Despite assertions from a group of American car dealers urging President Biden to reconsider promoting electric cars, a recent study suggests a growing interest among U.S. car buyers in electric and hybrid vehicles. The study, conducted by GBK Collective and polling 2,000 U.S. residents, indicates that over half of the respondents are considering vehicles with some form of electrical assistance for their next purchase.
In contrast to the initial wave of electric vehicle (EV) enthusiasts driven by design and innovation, this emerging group of potential buyers is primarily motivated by practical considerations.

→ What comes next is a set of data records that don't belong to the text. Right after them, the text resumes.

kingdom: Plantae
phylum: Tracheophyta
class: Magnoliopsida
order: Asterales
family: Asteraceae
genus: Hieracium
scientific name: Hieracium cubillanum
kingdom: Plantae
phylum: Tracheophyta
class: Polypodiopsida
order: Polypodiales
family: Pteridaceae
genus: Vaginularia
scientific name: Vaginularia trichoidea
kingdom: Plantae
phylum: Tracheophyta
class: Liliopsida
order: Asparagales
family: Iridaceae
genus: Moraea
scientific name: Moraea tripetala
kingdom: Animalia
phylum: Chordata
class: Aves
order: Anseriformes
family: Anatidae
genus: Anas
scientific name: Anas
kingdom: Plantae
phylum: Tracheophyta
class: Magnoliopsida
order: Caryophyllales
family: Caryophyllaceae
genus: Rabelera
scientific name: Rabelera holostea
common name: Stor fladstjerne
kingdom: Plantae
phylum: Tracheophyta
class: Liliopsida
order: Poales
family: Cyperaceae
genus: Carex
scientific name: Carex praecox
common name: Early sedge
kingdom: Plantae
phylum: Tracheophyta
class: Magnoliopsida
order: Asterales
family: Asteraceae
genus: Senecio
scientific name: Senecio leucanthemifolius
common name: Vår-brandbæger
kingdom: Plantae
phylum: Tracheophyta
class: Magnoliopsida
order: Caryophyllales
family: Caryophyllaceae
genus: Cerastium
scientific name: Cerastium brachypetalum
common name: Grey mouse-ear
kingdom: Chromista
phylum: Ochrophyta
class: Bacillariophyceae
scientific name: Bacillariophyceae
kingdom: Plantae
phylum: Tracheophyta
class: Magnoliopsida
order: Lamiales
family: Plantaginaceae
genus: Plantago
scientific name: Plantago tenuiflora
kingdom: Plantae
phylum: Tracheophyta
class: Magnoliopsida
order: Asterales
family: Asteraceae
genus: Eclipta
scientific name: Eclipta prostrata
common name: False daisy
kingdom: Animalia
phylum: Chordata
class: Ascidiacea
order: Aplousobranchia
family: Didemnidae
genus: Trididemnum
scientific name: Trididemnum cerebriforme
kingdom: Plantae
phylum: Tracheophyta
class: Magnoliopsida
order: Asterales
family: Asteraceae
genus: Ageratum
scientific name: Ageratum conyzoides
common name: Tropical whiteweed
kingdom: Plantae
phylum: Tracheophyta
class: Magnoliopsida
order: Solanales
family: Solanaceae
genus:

Concerns such as the cost of ownership and the logistics of charging, including when and where, take precedence in their decision-making process.
The study highlights a shift in budget preferences, revealing that the median budget for this new group is $50,000 for their next vehicle, while current EV owners reportedly shop with a higher budget of $59,000.
Encouragingly for automakers, the surveyed individuals express a willingness to pay a premium for electrified vehicles, with a suggested premium of $7,650 for an EV compared to a combustion car. However, existing EV owners demonstrate a higher willingness to pay, indicating a $10,000 premium.
The conservative nature of these potential buyers leads them to favor established brands they know and trust. According to the study, Toyota emerges as the most considered EV brand, with Tesla ranking third. Toyota's continued emphasis on hybrids rather than an exclusive focus on EVs appears to resonate with this consumer group.
These findings could offer valuable insights to automakers looking to align their strategies with the evolving preferences of U.S. car buyers and cater to a more diverse range of consumer needs in the rapidly changing automotive landscape.